Some of those people will get hurt at work, or get influenza, or get cancer. Some of those people will not go to the doctor or get prescriptions because they won’t be covered. Some of those people will die because the ACA was repealed. This country CAN AFFORD to continue to provide health insurance until congress finds ways to improve ACA.

Repealing would be a costly mistake to our economy.

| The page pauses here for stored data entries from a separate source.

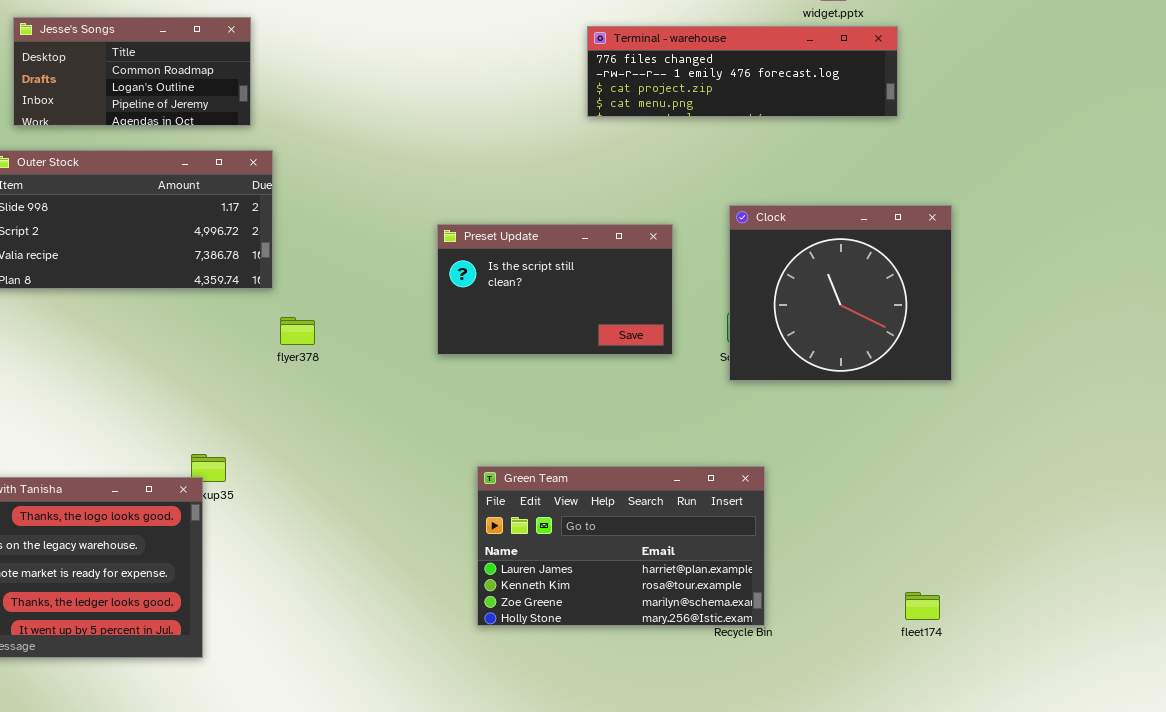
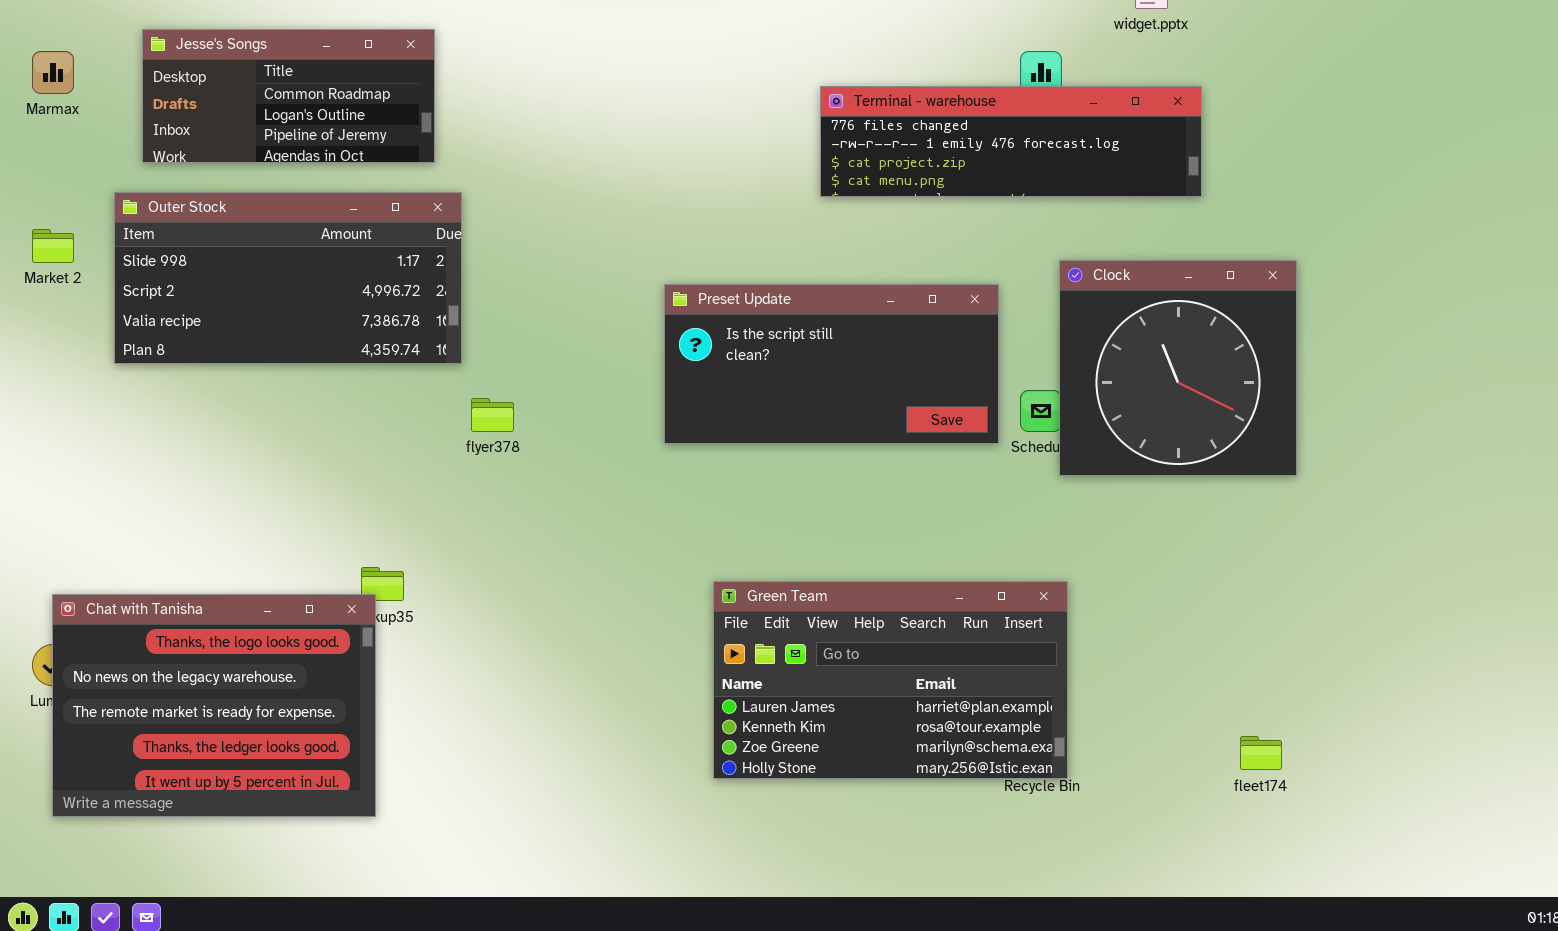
Terminal - warehouse: [587,26,898,117] -> [820,86,1202,197], moved
Clock: [729,205,952,381] -> [1059,260,1297,476], resized
Preset Update: [437,224,673,355] -> [664,284,999,444], resized

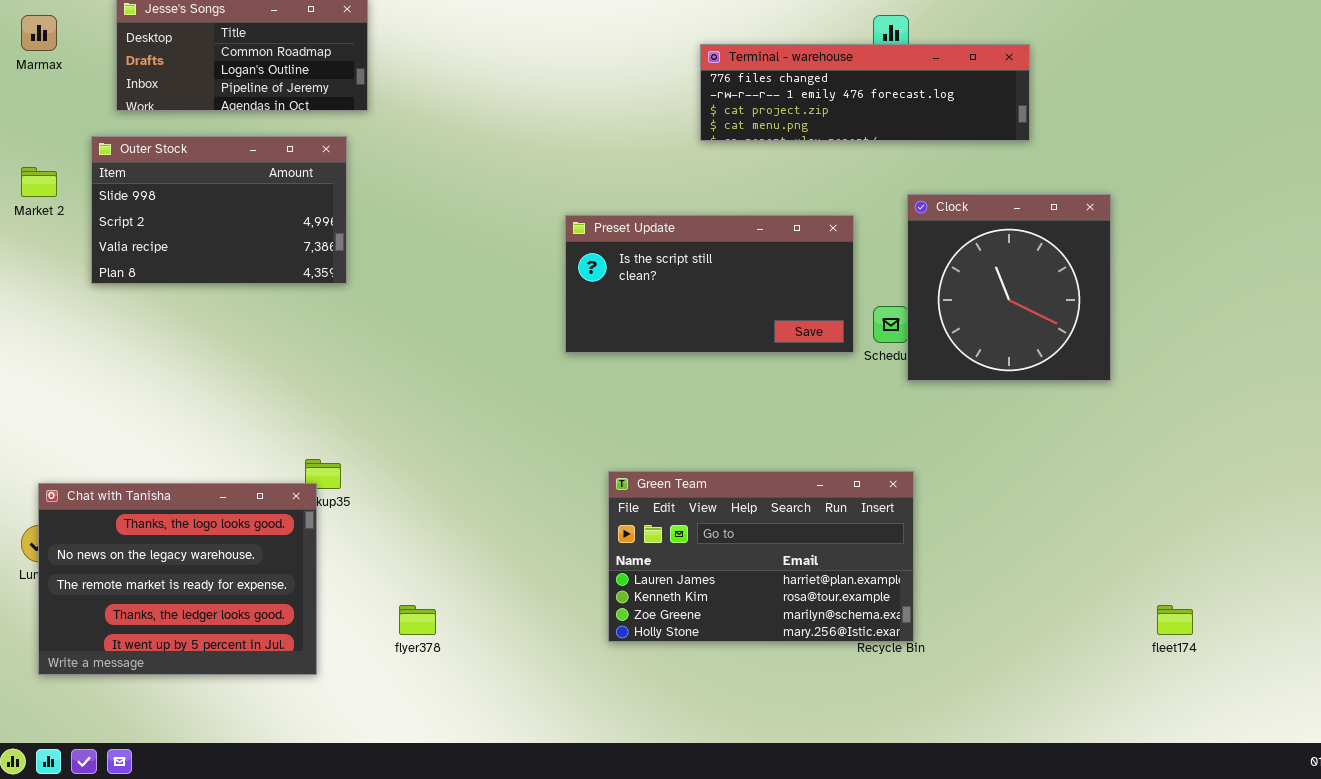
Outer Stock: [114,192,462,364] -> [91,136,347,284], resized
flyer378: [471,398,514,432] -> [399,605,436,635], moved
fleet174: [1240,736,1282,770] -> [1157,605,1193,635], moved

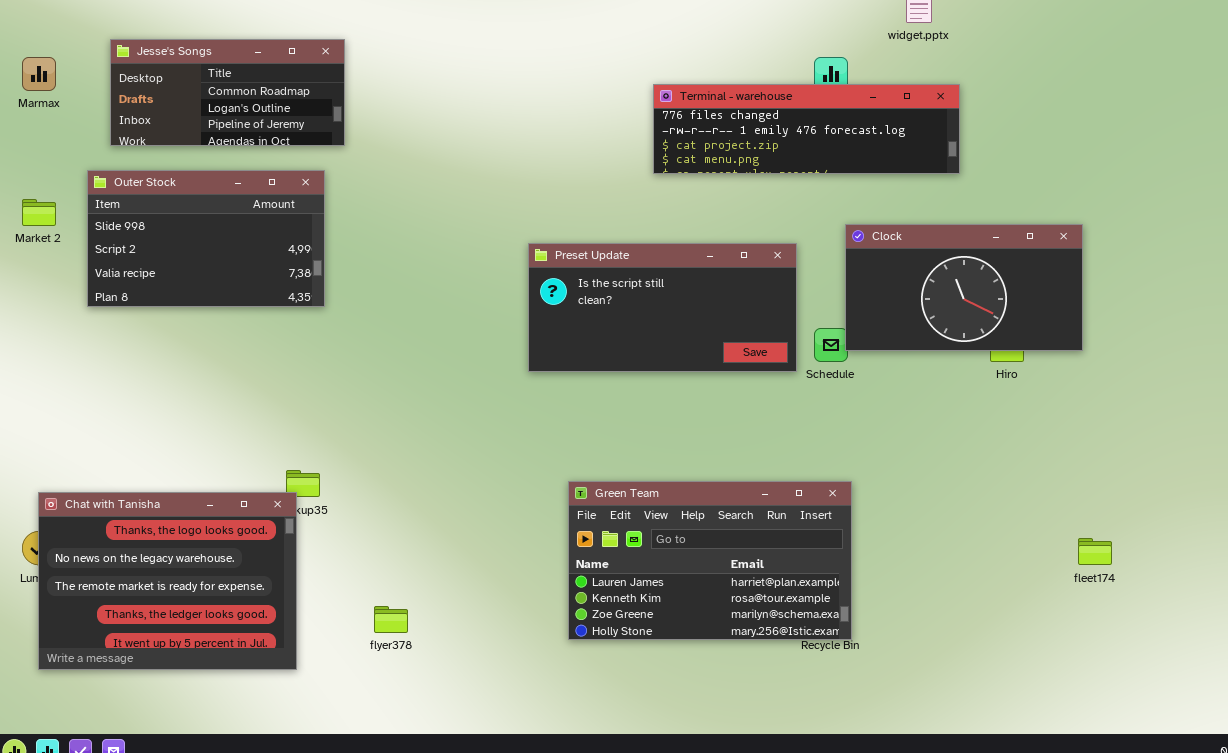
Clock: [907,194,1111,381] -> [845,224,1083,351], resized
fleet174: [1157,605,1193,635] -> [1078,538,1112,565], moved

“While it acknowledged some uncertainty, the CBO estimated that over a 10-year period, repealing the law would increase federal budget deficits by $353 billion.” http://www.politifact.com/truth-o-meter/article/2017/jan/05/what-would-be-impact-if-affordable-care-act-repeal/

Additionally, jobs are at stake.

“A collection of reports released in recent weeks indicates that repealing those pieces of the ACA, which contribute massively to state and local economies, would remove millions of jobs and contract economic activity across states.” https://www.theatlantic.com/politics/archive/2017/01/obamacare-economic-effects-repeal/512618/

The ACA provides protection for people with pre-existing conditions. I am a cancer survivor. Without this protection, I would not be able to get insurance if I left my job and tried to coverage on the open market.

There are many other benefits of the ACA, including coverage for young adults under their parent’s plan, and closing the donut hole in Medicare prescription coverage.

The American Medical Association has urged Congress not to remove coverage for people. http://thehill.com/policy/healthcare/312576-doctors-group-warns-against-loss-of-coverage-from-obamacare-repeal

The American Hospital Association warned that repeal without replacement would be a mistake and would cause harm to people http://blog.aha.org/post/170106-hospitals-must-respond-as-congress-begins-repealing-parts-of-the-aca

The Committee for a Responsible Federal Budget warned that, “According to our latest estimates, repealing the ACA in its entirety would cost roughly $350 billion through 2027 under conventional scoring and $150 billion using dynamic scoring.” They also estimated that, “Repealing ACA would increase the number of uninsured people by 23 million.” http://crfb.org/papers/cost-full-repeal-affordable-care-act

Please reconsider your stance and look at the whole picture. You and the republicans have presented no viable replacement plans. If I am mistaken, please let me know the specifics.

Until then, help to improve the Affordable Care Act. Don’t throw the baby out with the bath water.